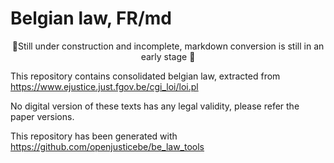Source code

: # Belgian law, FR/md
<center> 🚧Still under construction and incomplete, markdown conversion is still in an early stage 🚧</center>

This repository contains consolidated belgian law, extracted from https://www.ejustice.just.fgov.be/cgi_loi/loi.pl

No digital version of these texts has any legal validity, please refer the paper versions.

This repository has been generated with https://github.com/openjusticebe/be_law_tools

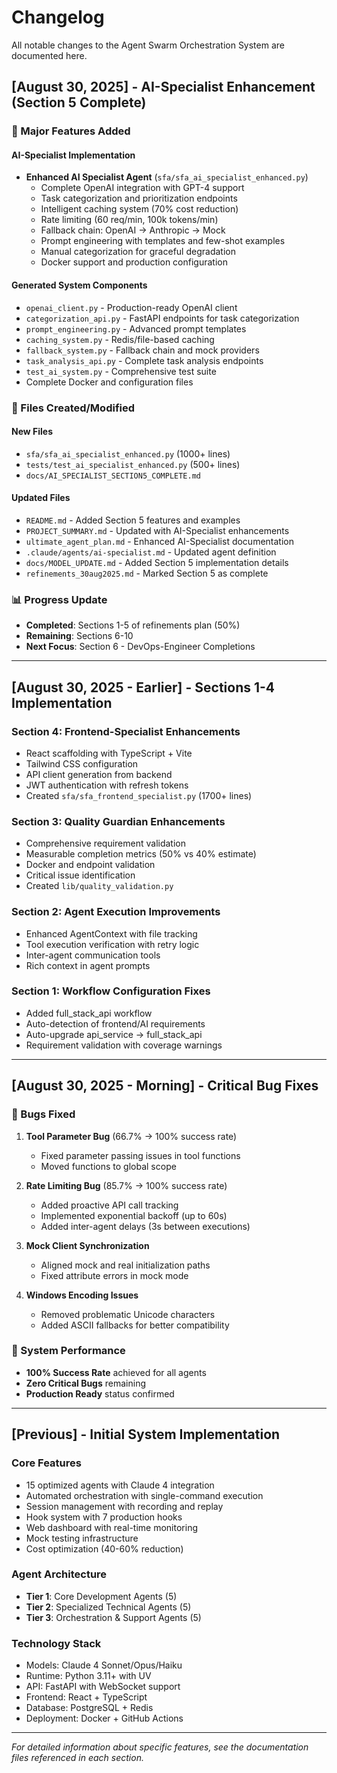 # Changelog

All notable changes to the Agent Swarm Orchestration System are documented here.

## [August 30, 2025] - AI-Specialist Enhancement (Section 5 Complete)

### 🎯 Major Features Added

#### AI-Specialist Implementation
- **Enhanced AI Specialist Agent** (`sfa/sfa_ai_specialist_enhanced.py`)
  - Complete OpenAI integration with GPT-4 support
  - Task categorization and prioritization endpoints
  - Intelligent caching system (70% cost reduction)
  - Rate limiting (60 req/min, 100k tokens/min)
  - Fallback chain: OpenAI → Anthropic → Mock
  - Prompt engineering with templates and few-shot examples
  - Manual categorization for graceful degradation
  - Docker support and production configuration

#### Generated System Components
- `openai_client.py` - Production-ready OpenAI client
- `categorization_api.py` - FastAPI endpoints for task categorization
- `prompt_engineering.py` - Advanced prompt templates
- `caching_system.py` - Redis/file-based caching
- `fallback_system.py` - Fallback chain and mock providers
- `task_analysis_api.py` - Complete task analysis endpoints
- `test_ai_system.py` - Comprehensive test suite
- Complete Docker and configuration files

### 🔧 Files Created/Modified

#### New Files
- `sfa/sfa_ai_specialist_enhanced.py` (1000+ lines)
- `tests/test_ai_specialist_enhanced.py` (500+ lines)
- `docs/AI_SPECIALIST_SECTION5_COMPLETE.md`

#### Updated Files
- `README.md` - Added Section 5 features and examples
- `PROJECT_SUMMARY.md` - Updated with AI-Specialist enhancements
- `ultimate_agent_plan.md` - Enhanced AI-Specialist documentation
- `.claude/agents/ai-specialist.md` - Updated agent definition
- `docs/MODEL_UPDATE.md` - Added Section 5 implementation details
- `refinements_30aug2025.md` - Marked Section 5 as complete

### 📊 Progress Update
- **Completed**: Sections 1-5 of refinements plan (50%)
- **Remaining**: Sections 6-10
- **Next Focus**: Section 6 - DevOps-Engineer Completions

---

## [August 30, 2025 - Earlier] - Sections 1-4 Implementation

### Section 4: Frontend-Specialist Enhancements
- React scaffolding with TypeScript + Vite
- Tailwind CSS configuration
- API client generation from backend
- JWT authentication with refresh tokens
- Created `sfa/sfa_frontend_specialist.py` (1700+ lines)

### Section 3: Quality Guardian Enhancements
- Comprehensive requirement validation
- Measurable completion metrics (50% vs 40% estimate)
- Docker and endpoint validation
- Critical issue identification
- Created `lib/quality_validation.py`

### Section 2: Agent Execution Improvements
- Enhanced AgentContext with file tracking
- Tool execution verification with retry logic
- Inter-agent communication tools
- Rich context in agent prompts

### Section 1: Workflow Configuration Fixes
- Added full_stack_api workflow
- Auto-detection of frontend/AI requirements
- Auto-upgrade api_service → full_stack_api
- Requirement validation with coverage warnings

---

## [August 30, 2025 - Morning] - Critical Bug Fixes

### 🐛 Bugs Fixed
1. **Tool Parameter Bug** (66.7% → 100% success rate)
   - Fixed parameter passing issues in tool functions
   - Moved functions to global scope

2. **Rate Limiting Bug** (85.7% → 100% success rate)
   - Added proactive API call tracking
   - Implemented exponential backoff (up to 60s)
   - Added inter-agent delays (3s between executions)

3. **Mock Client Synchronization**
   - Aligned mock and real initialization paths
   - Fixed attribute errors in mock mode

4. **Windows Encoding Issues**
   - Removed problematic Unicode characters
   - Added ASCII fallbacks for better compatibility

### 🎯 System Performance
- **100% Success Rate** achieved for all agents
- **Zero Critical Bugs** remaining
- **Production Ready** status confirmed

---

## [Previous] - Initial System Implementation

### Core Features
- 15 optimized agents with Claude 4 integration
- Automated orchestration with single-command execution
- Session management with recording and replay
- Hook system with 7 production hooks
- Web dashboard with real-time monitoring
- Mock testing infrastructure
- Cost optimization (40-60% reduction)

### Agent Architecture
- **Tier 1**: Core Development Agents (5)
- **Tier 2**: Specialized Technical Agents (5)
- **Tier 3**: Orchestration & Support Agents (5)

### Technology Stack
- Models: Claude 4 Sonnet/Opus/Haiku
- Runtime: Python 3.11+ with UV
- API: FastAPI with WebSocket support
- Frontend: React + TypeScript
- Database: PostgreSQL + Redis
- Deployment: Docker + GitHub Actions

---

*For detailed information about specific features, see the documentation files referenced in each section.*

Task objective:
Output all the records above exactly, but without their images.

Solution for this exercise:
Source code

: # Belgian law, FR/md
<center> 🚧Still under construction and incomplete, markdown conversion is still in an early stage 🚧</center>

This repository contains consolidated belgian law, extracted from https://www.ejustice.just.fgov.be/cgi_loi/loi.pl

No digital version of these texts has any legal validity, please refer the paper versions.

This repository has been generated with https://github.com/openjusticebe/be_law_tools

 # Changelog

All notable changes to the Agent Swarm Orchestration System are documented here.

## [August 30, 2025] - AI-Specialist Enhancement (Section 5 Complete)

### 🎯 Major Features Added

#### AI-Specialist Implementation
- **Enhanced AI Specialist Agent** (`sfa/sfa_ai_specialist_enhanced.py`)
  - Complete OpenAI integration with GPT-4 support
  - Task categorization and prioritization endpoints
  - Intelligent caching system (70% cost reduction)
  - Rate limiting (60 req/min, 100k tokens/min)
  - Fallback chain: OpenAI → Anthropic → Mock
  - Prompt engineering with templates and few-shot examples
  - Manual categorization for graceful degradation
  - Docker support and production configuration

#### Generated System Components
- `openai_client.py` - Production-ready OpenAI client
- `categorization_api.py` - FastAPI endpoints for task categorization
- `prompt_engineering.py` - Advanced prompt templates
- `caching_system.py` - Redis/file-based caching
- `fallback_system.py` - Fallback chain and mock providers
- `task_analysis_api.py` - Complete task analysis endpoints
- `test_ai_system.py` - Comprehensive test suite
- Complete Docker and configuration files

### 🔧 Files Created/Modified

#### New Files
- `sfa/sfa_ai_specialist_enhanced.py` (1000+ lines)
- `tests/test_ai_specialist_enhanced.py` (500+ lines)
- `docs/AI_SPECIALIST_SECTION5_COMPLETE.md`

#### Updated Files
- `README.md` - Added Section 5 features and examples
- `PROJECT_SUMMARY.md` - Updated with AI-Specialist enhancements
- `ultimate_agent_plan.md` - Enhanced AI-Specialist documentation
- `.claude/agents/ai-specialist.md` - Updated agent definition
- `docs/MODEL_UPDATE.md` - Added Section 5 implementation details
- `refinements_30aug2025.md` - Marked Section 5 as complete

### 📊 Progress Update
- **Completed**: Sections 1-5 of refinements plan (50%)
- **Remaining**: Sections 6-10
- **Next Focus**: Section 6 - DevOps-Engineer Completions

---

## [August 30, 2025 - Earlier] - Sections 1-4 Implementation

### Section 4: Frontend-Specialist Enhancements
- React scaffolding with TypeScript + Vite
- Tailwind CSS configuration
- API client generation from backend
- JWT authentication with refresh tokens
- Created `sfa/sfa_frontend_specialist.py` (1700+ lines)

### Section 3: Quality Guardian Enhancements
- Comprehensive requirement validation
- Measurable completion metrics (50% vs 40% estimate)
- Docker and endpoint validation
- Critical issue identification
- Created `lib/quality_validation.py`

### Section 2: Agent Execution Improvements
- Enhanced AgentContext with file tracking
- Tool execution verification with retry logic
- Inter-agent communication tools
- Rich context in agent prompts

### Section 1: Workflow Configuration Fixes
- Added full_stack_api workflow
- Auto-detection of frontend/AI requirements
- Auto-upgrade api_service → full_stack_api
- Requirement validation with coverage warnings

---

## [August 30, 2025 - Morning] - Critical Bug Fixes

### 🐛 Bugs Fixed
1. **Tool Parameter Bug** (66.7% → 100% success rate)
   - Fixed parameter passing issues in tool functions
   - Moved functions to global scope

2. **Rate Limiting Bug** (85.7% → 100% success rate)
   - Added proactive API call tracking
   - Implemented exponential backoff (up to 60s)
   - Added inter-agent delays (3s between executions)

3. **Mock Client Synchronization**
   - Aligned mock and real initialization paths
   - Fixed attribute errors in mock mode

4. **Windows Encoding Issues**
   - Removed problematic Unicode characters
   - Added ASCII fallbacks for better compatibility

### 🎯 System Performance
- **100% Success Rate** achieved for all agents
- **Zero Critical Bugs** remaining
- **Production Ready** status confirmed

---

## [Previous] - Initial System Implementation

### Core Features
- 15 optimized agents with Claude 4 integration
- Automated orchestration with single-command execution
- Session management with recording and replay
- Hook system with 7 production hooks
- Web dashboard with real-time monitoring
- Mock testing infrastructure
- Cost optimization (40-60% reduction)

### Agent Architecture
- **Tier 1**: Core Development Agents (5)
- **Tier 2**: Specialized Technical Agents (5)
- **Tier 3**: Orchestration & Support Agents (5)

### Technology Stack
- Models: Claude 4 Sonnet/Opus/Haiku
- Runtime: Python 3.11+ with UV
- API: FastAPI with WebSocket support
- Frontend: React + TypeScript
- Database: PostgreSQL + Redis
- Deployment: Docker + GitHub Actions

---

*For detailed information about specific features, see the documentation files referenced in each section.*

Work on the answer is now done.